This raw-milk, blue cows cheese is made in Nottinghamshire. I bought some from Rennet and Press, and it’s also available from Neal’s Yard Dairy.

SticheltonStichelton’s a stilton-like cheese, but made with unpasturised milk. It’s a moist cheese, pale yellow, with a deep green-blue veining that’s denser towards the centre of the cheese.

It’s gloriously rich and buttery, smooth and soft, melting in my mouth. There’s a bright rich spicy, blue taste, and some underlying caramel sweetness, and a fruityness that’s not too dense and not too tart – pears and apples, I think. Lots of toasty, smooth hazelnut flavours, and a decent, but not overwhelming, amount of salt round it out. The rind’s delicious, too – the fruit and caramel notes come to the fore out at the edges where the veining’s less intense.
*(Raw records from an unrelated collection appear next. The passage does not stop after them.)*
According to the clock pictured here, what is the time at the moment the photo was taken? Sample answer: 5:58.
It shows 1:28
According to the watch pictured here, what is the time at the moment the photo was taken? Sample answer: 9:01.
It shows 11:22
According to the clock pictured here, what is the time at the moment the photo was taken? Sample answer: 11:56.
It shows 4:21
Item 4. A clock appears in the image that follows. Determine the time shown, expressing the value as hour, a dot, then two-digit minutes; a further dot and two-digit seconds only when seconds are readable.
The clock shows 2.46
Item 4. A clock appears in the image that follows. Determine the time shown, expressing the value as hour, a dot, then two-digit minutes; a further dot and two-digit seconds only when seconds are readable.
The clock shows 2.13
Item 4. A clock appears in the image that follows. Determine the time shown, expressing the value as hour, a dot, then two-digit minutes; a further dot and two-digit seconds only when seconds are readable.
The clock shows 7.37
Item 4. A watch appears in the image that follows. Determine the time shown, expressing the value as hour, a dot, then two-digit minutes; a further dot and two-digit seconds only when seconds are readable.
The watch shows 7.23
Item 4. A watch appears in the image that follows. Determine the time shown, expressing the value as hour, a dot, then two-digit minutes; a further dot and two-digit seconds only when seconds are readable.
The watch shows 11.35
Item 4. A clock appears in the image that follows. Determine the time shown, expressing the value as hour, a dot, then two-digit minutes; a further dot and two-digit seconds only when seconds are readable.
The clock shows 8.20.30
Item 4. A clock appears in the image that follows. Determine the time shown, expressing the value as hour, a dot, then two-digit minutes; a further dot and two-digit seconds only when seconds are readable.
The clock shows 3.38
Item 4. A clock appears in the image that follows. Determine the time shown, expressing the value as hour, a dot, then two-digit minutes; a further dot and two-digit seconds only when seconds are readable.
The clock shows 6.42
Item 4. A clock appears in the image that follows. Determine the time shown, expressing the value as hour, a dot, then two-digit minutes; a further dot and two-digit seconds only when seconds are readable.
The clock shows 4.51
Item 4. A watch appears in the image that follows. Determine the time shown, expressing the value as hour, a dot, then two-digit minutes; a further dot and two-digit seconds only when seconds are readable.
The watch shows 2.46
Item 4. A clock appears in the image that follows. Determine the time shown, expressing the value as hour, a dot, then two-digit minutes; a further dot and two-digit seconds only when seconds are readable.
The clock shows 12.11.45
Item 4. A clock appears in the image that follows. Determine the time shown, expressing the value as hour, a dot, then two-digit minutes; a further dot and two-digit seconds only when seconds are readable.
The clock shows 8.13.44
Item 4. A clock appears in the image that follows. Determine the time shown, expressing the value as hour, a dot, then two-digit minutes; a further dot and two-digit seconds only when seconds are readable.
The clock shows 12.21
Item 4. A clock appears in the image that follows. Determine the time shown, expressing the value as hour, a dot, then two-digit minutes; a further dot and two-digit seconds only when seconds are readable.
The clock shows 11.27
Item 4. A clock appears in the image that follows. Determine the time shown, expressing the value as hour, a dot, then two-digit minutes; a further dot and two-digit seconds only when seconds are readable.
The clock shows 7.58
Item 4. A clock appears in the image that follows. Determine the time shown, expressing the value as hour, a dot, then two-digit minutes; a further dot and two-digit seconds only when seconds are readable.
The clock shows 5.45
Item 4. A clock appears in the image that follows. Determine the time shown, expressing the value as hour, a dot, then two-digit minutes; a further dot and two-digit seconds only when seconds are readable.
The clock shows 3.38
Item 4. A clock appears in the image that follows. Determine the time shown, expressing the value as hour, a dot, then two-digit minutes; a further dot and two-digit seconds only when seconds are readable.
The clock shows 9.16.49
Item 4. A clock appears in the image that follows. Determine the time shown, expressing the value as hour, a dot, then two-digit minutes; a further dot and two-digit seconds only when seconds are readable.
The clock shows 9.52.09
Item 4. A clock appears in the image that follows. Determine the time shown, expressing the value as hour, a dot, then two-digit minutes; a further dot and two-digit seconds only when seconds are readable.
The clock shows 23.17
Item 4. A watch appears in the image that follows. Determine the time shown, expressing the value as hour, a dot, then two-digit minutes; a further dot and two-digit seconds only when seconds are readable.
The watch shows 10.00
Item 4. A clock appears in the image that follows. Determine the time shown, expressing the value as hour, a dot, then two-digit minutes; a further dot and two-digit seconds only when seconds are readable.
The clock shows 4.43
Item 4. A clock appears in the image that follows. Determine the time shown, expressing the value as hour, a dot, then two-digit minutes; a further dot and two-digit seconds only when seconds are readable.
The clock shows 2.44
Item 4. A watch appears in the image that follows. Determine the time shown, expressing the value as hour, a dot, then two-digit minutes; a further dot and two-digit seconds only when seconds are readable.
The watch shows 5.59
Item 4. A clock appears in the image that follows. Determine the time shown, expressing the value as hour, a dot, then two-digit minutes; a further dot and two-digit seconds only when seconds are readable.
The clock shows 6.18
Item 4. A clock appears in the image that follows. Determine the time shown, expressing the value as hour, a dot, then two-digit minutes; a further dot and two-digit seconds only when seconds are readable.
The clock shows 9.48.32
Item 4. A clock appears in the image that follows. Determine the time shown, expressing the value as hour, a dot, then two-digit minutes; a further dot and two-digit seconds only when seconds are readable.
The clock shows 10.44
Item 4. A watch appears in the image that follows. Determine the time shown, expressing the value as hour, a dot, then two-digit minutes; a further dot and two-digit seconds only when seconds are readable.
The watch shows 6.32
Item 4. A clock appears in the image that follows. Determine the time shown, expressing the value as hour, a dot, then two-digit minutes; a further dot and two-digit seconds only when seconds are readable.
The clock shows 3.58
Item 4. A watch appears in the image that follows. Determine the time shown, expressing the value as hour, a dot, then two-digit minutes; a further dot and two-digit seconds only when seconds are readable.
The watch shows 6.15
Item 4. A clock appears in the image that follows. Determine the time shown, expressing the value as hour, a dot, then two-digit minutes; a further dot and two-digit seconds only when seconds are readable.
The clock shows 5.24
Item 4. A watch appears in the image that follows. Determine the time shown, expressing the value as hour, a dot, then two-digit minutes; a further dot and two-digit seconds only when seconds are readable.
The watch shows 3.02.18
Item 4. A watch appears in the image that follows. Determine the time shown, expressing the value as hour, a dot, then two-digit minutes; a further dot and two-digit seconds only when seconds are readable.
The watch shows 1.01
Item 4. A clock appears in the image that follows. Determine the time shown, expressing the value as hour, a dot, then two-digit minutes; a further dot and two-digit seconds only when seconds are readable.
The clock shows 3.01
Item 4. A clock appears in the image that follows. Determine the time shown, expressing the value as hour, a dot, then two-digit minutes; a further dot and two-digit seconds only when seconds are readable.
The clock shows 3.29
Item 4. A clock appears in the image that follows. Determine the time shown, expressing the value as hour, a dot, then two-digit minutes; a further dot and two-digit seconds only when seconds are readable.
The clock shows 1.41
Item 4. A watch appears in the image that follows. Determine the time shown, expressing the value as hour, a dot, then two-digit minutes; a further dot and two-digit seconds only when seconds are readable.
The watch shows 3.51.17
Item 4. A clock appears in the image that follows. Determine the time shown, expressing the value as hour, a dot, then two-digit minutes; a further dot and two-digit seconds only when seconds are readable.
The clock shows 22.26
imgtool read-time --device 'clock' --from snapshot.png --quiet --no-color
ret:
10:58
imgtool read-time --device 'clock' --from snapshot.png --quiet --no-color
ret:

Corruptible Vegan is definitely corrupted by this cheese. She hacks lumps off and eats it straight from the knife.

Cheesy woofer: When Finn smells me taking this out of my bag he spontaneously sits down in anticipation, wagging his tail with hungry glee. How can I not let him sample it? He declares it delicious, and eats even the bluest bits from the centre.

Conclusion: Delicious, and proper Christmassy, this cheese. We have another wedge of this waiting for Christmas evening and a glass or two of port.